On 8 November 2002, the Security Council passed Resolution 1441 by a unanimous 15 to 0 vote, which included Russia, China and France, and Arab countries, such as Syria. This gave this resolution wider support than even the 1990 Gulf War resolution. Although the Iraqi parliament voted against honoring the UN resolution, Iraqi President Saddam Hussein over-ruled them.
While some politicians have argued that the resolution could authorize war under certain circumstances, the representatives in the meeting were clear that this was not the case. The ambassador for the United States, John Negroponte, said:
" [T]his resolution contains no "hidden triggers" and no "automaticity" with respect to the use of force. If there is a further Iraqi breach, reported to the Council by UNMOVIC, the IAEA or a Member State, the matter will return to the Council for discussions as required in paragraph 12. "

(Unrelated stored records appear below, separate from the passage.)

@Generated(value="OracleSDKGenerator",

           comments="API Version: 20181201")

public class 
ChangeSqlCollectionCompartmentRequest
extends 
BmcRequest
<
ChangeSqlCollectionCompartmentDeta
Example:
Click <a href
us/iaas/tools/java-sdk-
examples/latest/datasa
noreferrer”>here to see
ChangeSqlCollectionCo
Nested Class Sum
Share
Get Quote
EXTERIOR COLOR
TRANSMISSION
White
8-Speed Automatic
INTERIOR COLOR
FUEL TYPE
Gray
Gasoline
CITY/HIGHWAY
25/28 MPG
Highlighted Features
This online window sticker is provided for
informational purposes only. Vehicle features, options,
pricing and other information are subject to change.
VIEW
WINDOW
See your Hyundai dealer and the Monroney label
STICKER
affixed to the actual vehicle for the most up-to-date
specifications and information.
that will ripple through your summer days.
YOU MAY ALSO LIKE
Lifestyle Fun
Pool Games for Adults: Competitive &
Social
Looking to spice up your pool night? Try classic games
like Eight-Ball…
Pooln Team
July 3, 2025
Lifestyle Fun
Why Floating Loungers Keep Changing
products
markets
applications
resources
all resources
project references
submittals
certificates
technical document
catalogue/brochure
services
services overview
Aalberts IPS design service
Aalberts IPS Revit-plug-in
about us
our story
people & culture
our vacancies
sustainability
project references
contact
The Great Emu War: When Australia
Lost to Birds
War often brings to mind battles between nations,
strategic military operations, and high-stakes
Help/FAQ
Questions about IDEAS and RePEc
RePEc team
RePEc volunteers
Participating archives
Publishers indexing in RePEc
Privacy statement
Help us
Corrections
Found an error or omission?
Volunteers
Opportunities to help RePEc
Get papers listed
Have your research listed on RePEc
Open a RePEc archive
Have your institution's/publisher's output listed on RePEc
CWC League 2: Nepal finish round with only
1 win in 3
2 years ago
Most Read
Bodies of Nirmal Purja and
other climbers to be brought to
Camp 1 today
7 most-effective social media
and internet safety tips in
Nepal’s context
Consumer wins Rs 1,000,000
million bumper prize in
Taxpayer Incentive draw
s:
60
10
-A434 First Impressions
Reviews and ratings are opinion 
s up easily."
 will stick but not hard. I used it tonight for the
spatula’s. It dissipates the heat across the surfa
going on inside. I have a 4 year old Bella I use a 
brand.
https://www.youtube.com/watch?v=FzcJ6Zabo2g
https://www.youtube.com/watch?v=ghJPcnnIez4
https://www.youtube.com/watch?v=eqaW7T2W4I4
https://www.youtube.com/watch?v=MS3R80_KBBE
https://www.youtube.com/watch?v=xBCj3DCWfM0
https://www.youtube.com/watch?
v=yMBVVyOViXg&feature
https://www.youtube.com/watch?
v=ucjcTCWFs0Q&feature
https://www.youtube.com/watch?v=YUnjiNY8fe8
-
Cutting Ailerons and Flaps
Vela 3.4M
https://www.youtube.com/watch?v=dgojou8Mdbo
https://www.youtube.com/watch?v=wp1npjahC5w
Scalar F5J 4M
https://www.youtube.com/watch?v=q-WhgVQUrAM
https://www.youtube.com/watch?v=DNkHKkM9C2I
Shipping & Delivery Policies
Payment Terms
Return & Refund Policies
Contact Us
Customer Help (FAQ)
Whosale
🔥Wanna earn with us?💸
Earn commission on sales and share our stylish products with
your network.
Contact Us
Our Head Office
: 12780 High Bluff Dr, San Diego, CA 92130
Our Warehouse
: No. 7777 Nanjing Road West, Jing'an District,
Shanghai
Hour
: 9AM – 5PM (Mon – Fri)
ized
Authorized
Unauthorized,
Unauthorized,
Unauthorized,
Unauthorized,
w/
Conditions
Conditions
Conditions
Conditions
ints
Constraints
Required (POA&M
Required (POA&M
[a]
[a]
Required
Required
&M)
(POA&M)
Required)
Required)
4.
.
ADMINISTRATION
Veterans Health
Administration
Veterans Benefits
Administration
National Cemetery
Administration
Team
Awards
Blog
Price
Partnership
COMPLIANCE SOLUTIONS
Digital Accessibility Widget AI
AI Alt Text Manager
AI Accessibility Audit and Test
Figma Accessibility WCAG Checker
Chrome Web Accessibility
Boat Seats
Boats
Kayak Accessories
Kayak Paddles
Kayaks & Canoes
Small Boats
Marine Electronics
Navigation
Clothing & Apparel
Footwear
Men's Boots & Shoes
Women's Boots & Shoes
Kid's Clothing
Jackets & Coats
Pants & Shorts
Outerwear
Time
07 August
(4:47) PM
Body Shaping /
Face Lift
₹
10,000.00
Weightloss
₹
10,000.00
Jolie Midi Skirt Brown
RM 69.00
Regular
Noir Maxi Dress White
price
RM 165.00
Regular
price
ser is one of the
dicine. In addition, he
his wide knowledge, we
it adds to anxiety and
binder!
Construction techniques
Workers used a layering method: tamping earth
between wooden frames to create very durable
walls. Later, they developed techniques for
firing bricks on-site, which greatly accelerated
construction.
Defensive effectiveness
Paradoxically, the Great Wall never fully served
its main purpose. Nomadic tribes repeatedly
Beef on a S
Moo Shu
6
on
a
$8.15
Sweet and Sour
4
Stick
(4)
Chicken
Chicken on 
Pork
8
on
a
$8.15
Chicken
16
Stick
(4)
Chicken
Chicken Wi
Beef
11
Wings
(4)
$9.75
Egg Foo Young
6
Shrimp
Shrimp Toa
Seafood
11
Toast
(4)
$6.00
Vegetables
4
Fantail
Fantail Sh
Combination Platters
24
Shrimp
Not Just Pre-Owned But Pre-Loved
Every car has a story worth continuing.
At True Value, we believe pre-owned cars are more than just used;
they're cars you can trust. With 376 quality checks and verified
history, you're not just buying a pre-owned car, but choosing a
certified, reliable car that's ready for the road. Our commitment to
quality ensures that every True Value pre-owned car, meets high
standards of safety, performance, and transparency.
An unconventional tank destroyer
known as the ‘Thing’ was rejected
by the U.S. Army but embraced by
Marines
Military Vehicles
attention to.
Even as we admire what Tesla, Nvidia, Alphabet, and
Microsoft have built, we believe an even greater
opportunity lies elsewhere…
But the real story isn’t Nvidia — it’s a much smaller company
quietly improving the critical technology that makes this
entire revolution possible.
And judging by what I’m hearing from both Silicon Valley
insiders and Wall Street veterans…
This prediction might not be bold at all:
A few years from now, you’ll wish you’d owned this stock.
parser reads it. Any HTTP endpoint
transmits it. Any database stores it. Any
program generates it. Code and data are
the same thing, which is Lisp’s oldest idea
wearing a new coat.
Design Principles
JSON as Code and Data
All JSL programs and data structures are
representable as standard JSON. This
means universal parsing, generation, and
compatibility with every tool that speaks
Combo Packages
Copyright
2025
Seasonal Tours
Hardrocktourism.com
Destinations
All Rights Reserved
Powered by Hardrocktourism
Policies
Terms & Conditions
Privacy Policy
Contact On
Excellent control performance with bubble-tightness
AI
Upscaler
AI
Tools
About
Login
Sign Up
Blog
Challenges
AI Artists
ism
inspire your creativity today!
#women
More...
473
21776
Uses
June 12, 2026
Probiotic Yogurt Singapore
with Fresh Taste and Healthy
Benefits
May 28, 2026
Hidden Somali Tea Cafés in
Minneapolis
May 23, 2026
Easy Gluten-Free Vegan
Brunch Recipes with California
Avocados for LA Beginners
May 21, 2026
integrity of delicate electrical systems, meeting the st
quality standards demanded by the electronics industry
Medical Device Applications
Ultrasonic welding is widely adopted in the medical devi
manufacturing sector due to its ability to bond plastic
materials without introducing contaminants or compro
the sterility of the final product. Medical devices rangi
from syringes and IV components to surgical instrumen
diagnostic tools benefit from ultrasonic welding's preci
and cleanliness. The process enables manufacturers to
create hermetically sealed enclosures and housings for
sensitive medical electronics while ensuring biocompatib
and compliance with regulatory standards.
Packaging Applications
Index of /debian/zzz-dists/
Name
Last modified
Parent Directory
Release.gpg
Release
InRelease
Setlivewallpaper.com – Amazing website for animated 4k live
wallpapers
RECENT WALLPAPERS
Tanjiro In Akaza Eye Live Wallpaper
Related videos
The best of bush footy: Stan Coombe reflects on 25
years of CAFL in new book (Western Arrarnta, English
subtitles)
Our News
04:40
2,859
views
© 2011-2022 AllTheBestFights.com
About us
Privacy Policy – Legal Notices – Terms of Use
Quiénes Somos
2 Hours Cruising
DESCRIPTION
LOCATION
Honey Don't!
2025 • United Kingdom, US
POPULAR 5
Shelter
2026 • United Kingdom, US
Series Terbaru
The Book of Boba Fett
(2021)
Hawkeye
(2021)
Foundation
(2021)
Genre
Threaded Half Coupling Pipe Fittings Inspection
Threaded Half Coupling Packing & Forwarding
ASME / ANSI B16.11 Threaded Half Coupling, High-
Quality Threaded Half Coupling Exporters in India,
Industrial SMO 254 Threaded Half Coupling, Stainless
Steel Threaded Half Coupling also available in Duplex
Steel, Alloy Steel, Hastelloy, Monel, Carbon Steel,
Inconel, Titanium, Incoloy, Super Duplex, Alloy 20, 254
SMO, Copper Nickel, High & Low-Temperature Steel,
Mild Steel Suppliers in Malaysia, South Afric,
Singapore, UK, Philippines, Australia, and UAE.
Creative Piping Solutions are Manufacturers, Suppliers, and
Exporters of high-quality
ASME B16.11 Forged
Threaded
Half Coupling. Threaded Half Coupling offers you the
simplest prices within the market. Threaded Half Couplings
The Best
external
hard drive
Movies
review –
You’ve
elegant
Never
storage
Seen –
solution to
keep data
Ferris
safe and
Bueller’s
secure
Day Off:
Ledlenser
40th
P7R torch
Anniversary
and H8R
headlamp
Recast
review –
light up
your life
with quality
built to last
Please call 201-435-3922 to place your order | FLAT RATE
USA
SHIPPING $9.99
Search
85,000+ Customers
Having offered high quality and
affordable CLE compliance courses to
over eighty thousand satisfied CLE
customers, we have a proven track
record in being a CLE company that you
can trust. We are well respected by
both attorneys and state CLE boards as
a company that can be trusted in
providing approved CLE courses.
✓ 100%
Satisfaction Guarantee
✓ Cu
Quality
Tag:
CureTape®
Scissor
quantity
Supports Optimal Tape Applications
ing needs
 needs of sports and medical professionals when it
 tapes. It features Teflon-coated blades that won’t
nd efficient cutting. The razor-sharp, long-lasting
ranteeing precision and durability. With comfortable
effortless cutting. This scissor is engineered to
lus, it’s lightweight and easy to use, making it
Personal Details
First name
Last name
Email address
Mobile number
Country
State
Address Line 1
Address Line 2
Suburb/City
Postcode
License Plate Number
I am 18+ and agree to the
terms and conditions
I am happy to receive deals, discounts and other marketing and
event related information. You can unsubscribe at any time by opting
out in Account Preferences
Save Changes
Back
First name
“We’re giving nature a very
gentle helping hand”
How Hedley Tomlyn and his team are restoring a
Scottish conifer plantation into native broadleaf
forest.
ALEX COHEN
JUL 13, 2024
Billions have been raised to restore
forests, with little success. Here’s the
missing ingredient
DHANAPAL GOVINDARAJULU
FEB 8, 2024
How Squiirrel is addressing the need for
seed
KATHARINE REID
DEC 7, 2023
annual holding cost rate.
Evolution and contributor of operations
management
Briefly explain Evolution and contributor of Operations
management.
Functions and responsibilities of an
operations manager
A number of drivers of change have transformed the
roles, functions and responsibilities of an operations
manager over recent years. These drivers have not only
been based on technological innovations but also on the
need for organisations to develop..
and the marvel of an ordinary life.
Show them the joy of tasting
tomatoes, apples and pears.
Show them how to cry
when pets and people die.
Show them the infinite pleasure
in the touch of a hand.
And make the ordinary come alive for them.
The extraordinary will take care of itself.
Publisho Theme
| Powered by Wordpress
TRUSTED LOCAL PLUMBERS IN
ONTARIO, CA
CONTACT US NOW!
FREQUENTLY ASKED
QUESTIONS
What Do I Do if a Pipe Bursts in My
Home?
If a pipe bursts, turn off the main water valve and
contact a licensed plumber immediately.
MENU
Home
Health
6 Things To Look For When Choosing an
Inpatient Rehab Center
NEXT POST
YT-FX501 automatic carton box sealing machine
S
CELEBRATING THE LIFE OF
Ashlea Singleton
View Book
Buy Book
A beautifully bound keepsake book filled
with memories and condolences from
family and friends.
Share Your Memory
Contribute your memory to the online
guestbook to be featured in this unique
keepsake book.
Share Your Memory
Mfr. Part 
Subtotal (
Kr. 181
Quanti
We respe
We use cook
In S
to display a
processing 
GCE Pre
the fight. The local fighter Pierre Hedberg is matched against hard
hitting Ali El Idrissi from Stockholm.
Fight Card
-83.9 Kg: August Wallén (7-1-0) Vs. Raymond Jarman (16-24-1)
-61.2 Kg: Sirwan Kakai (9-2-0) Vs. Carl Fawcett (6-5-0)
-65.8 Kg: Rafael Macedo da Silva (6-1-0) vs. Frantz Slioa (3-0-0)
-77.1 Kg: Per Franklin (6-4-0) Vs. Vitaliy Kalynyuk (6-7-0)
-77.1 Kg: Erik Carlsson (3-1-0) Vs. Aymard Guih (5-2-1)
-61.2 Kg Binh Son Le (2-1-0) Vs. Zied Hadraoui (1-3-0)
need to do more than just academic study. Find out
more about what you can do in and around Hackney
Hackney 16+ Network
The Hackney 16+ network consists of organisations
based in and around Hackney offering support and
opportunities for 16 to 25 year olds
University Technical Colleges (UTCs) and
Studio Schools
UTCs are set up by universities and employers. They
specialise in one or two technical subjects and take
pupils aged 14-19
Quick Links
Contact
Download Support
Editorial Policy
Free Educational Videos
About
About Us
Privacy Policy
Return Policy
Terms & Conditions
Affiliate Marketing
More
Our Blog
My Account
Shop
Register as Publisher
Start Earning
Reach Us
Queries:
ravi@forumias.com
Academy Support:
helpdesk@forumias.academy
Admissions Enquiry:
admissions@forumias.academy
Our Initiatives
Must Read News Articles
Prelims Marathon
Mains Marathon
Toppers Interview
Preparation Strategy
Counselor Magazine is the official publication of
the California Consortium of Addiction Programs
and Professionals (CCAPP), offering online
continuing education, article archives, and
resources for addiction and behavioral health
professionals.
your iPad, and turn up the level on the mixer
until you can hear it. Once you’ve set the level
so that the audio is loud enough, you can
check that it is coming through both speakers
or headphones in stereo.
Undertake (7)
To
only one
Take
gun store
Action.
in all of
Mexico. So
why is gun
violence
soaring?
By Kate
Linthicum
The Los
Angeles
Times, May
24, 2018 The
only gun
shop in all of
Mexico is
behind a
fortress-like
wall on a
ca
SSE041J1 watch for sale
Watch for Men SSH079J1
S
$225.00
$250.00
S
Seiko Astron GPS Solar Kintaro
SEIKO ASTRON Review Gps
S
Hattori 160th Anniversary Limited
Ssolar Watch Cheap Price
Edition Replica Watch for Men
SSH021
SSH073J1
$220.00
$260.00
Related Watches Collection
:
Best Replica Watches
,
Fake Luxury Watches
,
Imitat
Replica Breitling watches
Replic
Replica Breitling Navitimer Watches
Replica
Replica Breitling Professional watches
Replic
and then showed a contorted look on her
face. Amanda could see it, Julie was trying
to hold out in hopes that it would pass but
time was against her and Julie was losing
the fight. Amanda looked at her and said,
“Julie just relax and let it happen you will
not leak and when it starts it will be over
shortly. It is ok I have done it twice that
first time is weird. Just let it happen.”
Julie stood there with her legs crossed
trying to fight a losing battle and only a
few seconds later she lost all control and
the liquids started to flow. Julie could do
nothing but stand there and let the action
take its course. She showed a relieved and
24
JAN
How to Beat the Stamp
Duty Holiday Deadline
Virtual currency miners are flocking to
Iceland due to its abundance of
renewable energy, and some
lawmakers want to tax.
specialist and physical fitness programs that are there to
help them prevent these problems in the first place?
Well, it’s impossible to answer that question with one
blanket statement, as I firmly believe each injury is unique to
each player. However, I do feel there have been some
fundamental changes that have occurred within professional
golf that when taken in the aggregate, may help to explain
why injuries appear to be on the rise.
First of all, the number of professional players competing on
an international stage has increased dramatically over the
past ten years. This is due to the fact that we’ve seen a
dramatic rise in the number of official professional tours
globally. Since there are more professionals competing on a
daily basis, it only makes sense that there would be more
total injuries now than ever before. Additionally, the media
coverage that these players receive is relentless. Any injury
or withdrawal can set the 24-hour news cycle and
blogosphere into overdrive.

The ambassador for the United Kingdom, the co-sponsor of the resolution, said:
" We heard loud and clear during the negotiations the concerns about "automaticity" and "hidden triggers" -- the concern that on a decision so crucial we should not rush into military action; that on a decision so crucial any Iraqi violations should be discussed by the Council. Let me be equally clear in response... There is no "automaticity" in this resolution. If there is a further Iraqi breach of its disarmament obligations, the matter will return to the Council for discussion as required in paragraph 12. We would expect the Security Council then to meet its responsibilities. "
The message was further confirmed by the ambassador for Syria:
" Syria voted in favour of the resolution, having received reassurances from its sponsors, the United States of America and the United Kingdom, and from France and Russia through high-level contacts, that it would not be used as a pretext for striking against Iraq and does not constitute a basis for any automatic strikes against Iraq. The resolution should not be interpreted, through certain paragraphs, as authorizing any State to use force. It reaffirms the central role of the Security Council in addressing all phases of the Iraqi issue."